2016年3月17日木曜日

予算委員会 2016年01月19日@会議録その3



190-参-予算委員会-004号 2016年01月19日

○山本香苗君 是非ともそうした柔軟な運用を確保していただきたいと思うんですが、もう一つ、この事業は国が行うわけではありません。都道府県が実施主体となっております。ということで、全ての都道府県で確実に実施をしていただけるようにお願いしたいと思いますが、いかがでしょうか。

○国務大臣(塩崎恭久君) 今御指摘のように、今回、都道府県も関心を持ってこの運用をしようということを思っていただいているとは思いますが、自立支援資金貸付事業というのは都道府県に対する補助事業でありまして、平成二十七年度補正予算に計上しておりますが、厚労省としては、都道府県がこの事業に積極的に取り組むことができるように、国の補助率を通常より高い十分の九にまずした、そして都道府県の負担分に対しても特別交付税措置を行うということになると聞いているわけでありまして、厚労省としては、都道府県や児童養護施設等の関係団体に対してこの事業の趣旨そして内容の周知を行うなど、あらゆる機会を通じて都道府県がこの事業を積極的に実施するように働きかけてまいりたいと思いますし、今のように、補助率も上げ、そして特別交付税措置で裏打ちもしているということでありますから、それをよく理解した上で、都道府県にはしっかり対応していってもらいたいというふうに思っております。

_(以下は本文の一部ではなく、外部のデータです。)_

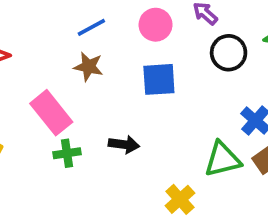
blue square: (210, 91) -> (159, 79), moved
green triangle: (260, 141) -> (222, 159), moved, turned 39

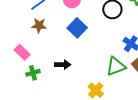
blue square: (159, 79) -> (77, 28), turned -36
pink rectangle: (51, 113) -> (22, 52), size x0.7

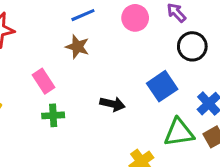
blue square: (77, 28) -> (162, 86), moved
black arrow: (63, 65) -> (113, 104), moved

○山本香苗君 実質的に、今の御説明のとおり、地方負担分がない形で実施ができるというわけでございますので、全ての自治体で必ず実施ができるように、厚生労働省としてもしっかりと指導をしていただければと思っております。
 最後に、文部科学大臣にお伺いをさせていただきたいと思います。
 施設にいるお子さんたちにとっても進学ということがあるわけですが、大学や専門学校に実際進学している若者というのはたった二割です。一般家庭の進学率の約四分の一程度でございます。進学したいけれども、学費もまた生活費も自分自身で賄わなくてはならないために、進学したいけれども進学を諦めているという、そういうお子さんたちも少なからずいるんだ、そういうことをお伺いいたしました。

 また、進学したとしても、民間団体の調査でありますけれども、様々な理由によって、経済的な理由が大変多いとは聞いておりますが、三割が中退しているということを伺っております。中退率、普通の一般家庭における中退率というのは一割ですから、平均の三倍です。文部科学省にこのことをお伺いしましたら、そういった実態は把握していないと伺いました。

 馳大臣にお願いがあります。

 まず、この実態をしっかりと把握をしていただいて、進学を希望する子供たちがしっかりと進学できて、そして、ちゃんと卒業ができるように文部科学省としても、今回厚生労働省頑張りました、文部科学省としても新たな支援策をお取りまとめいただきたいと思うんですが、いかがでしょうか。

○国務大臣(馳浩君) お答えいたします。

 しっかりやります。

 基本的に、私も、もう十五年来、児童虐待防止法と児童福祉法改正に取り組んでまいりましたが、これは早期発見、早期対応が中心でありました。しかしながら、子供の自立を支援するということを考えると、児童養護施設で生活していた、十八歳になったら出なければいけないと、その後の人生までフォローアップすること、これは福祉部局と教育の方と連携しながら支援していく制度にしなければ意味がないと思っています。
 幸い、塩崎大臣も社会的養護体制の支援について長年取り組んできておられますので、共に協力しながら、連携をして取り組んでまいります。

○山本香苗君 ありがとうございました。終わります。